## INSTRUCTIONS TO FOLLOW
Every line of the data below must be output exactly, with images left out.

DATA EXTRACTS START

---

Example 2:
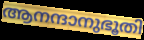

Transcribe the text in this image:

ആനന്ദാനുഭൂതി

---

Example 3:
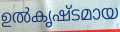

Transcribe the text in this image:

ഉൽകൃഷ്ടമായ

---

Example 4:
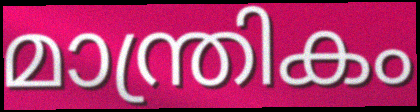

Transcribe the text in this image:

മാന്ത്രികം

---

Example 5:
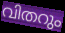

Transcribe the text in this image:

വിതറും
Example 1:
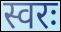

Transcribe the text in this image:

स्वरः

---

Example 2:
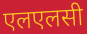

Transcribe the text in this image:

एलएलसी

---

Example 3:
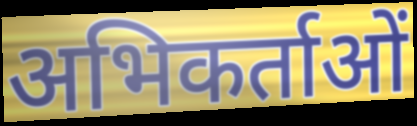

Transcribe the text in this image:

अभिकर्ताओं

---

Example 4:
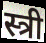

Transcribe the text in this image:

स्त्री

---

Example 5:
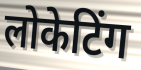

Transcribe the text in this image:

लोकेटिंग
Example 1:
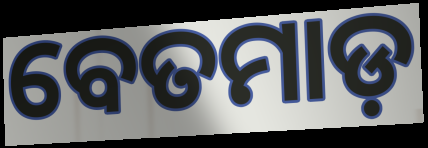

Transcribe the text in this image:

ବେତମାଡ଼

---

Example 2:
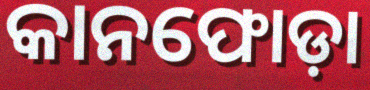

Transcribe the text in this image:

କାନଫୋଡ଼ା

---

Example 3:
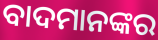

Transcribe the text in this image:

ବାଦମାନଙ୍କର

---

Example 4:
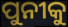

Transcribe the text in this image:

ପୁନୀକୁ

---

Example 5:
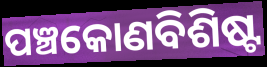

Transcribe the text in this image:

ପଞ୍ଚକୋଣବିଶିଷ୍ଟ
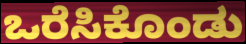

DATA EXTRACTS END

## SOLUTION BELOW
---

Example 2:

Transcribe the text in this image:

ആനന്ദാനുഭൂതി

---

Example 3:

Transcribe the text in this image:

ഉൽകൃഷ്ടമായ

---

Example 4:

Transcribe the text in this image:

മാന്ത്രികം

---

Example 5:

Transcribe the text in this image:

വിതറും
Example 1:

Transcribe the text in this image:

स्वरः

---

Example 2:

Transcribe the text in this image:

एलएलसी

---

Example 3:

Transcribe the text in this image:

अभिकर्ताओं

---

Example 4:

Transcribe the text in this image:

स्त्री

---

Example 5:

Transcribe the text in this image:

लोकेटिंग
Example 1:

Transcribe the text in this image:

ବେତମାଡ଼

---

Example 2:

Transcribe the text in this image:

କାନଫୋଡ଼ା

---

Example 3:

Transcribe the text in this image:

ବାଦମାନଙ୍କର

---

Example 4:

Transcribe the text in this image:

ପୁନୀକୁ

---

Example 5:

Transcribe the text in this image:

ପଞ୍ଚକୋଣବିଶିଷ୍ଟ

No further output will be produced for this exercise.